[Saved data entries]
========================================
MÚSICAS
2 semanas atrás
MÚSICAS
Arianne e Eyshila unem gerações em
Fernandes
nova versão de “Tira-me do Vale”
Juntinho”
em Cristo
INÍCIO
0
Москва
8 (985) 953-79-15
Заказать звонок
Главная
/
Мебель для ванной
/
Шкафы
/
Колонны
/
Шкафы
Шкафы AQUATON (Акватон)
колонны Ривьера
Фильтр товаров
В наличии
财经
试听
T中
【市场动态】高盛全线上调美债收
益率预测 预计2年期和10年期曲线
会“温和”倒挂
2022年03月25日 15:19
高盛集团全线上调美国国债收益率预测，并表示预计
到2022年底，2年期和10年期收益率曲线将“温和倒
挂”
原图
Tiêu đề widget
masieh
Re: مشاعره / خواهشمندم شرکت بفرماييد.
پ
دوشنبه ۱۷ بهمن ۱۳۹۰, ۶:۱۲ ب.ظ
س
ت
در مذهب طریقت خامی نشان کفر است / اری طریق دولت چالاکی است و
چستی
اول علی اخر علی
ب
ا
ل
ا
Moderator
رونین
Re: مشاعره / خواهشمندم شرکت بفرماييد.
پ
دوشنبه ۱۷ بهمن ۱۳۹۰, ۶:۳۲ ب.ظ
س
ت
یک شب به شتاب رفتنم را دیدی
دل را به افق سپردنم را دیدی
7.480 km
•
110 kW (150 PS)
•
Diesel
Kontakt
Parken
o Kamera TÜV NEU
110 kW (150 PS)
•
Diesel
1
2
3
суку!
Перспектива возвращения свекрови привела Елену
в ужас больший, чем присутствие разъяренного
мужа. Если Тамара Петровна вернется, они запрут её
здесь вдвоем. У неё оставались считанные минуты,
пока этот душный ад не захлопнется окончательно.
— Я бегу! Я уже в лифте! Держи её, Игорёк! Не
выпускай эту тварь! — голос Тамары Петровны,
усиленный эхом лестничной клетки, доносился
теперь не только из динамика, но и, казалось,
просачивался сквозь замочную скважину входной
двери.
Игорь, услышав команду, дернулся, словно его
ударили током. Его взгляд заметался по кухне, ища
========================================
◆ REQUEST ◆
Your task is to repeat the records exactly. Begin at their first line and stop after the line containing "Перспектива возвращения свекрови".

◆ TASK ANSWER ◆
MÚSICAS
2 semanas atrás
MÚSICAS
Arianne e Eyshila unem gerações em
Fernandes
nova versão de “Tira-me do Vale”
Juntinho”
em Cristo
INÍCIO
0
Москва
8 (985) 953-79-15
Заказать звонок
Главная
/
Мебель для ванной
/
Шкафы
/
Колонны
/
Шкафы
Шкафы AQUATON (Акватон)
колонны Ривьера
Фильтр товаров
В наличии
财经
试听
T中
【市场动态】高盛全线上调美债收
益率预测 预计2年期和10年期曲线
会“温和”倒挂
2022年03月25日 15:19
高盛集团全线上调美国国债收益率预测，并表示预计
到2022年底，2年期和10年期收益率曲线将“温和倒
挂”
原图
Tiêu đề widget
masieh
Re: مشاعره / خواهشمندم شرکت بفرماييد.
پ
دوشنبه ۱۷ بهمن ۱۳۹۰, ۶:۱۲ ب.ظ
س
ت
در مذهب طریقت خامی نشان کفر است / اری طریق دولت چالاکی است و
چستی
اول علی اخر علی
ب
ا
ل
ا
Moderator
رونین
Re: مشاعره / خواهشمندم شرکت بفرماييد.
پ
دوشنبه ۱۷ بهمن ۱۳۹۰, ۶:۳۲ ب.ظ
س
ت
یک شب به شتاب رفتنم را دیدی
دل را به افق سپردنم را دیدی
7.480 km
•
110 kW (150 PS)
•
Diesel
Kontakt
Parken
o Kamera TÜV NEU
110 kW (150 PS)
•
Diesel
1
2
3
суку!
Перспектива возвращения свекрови привела Елену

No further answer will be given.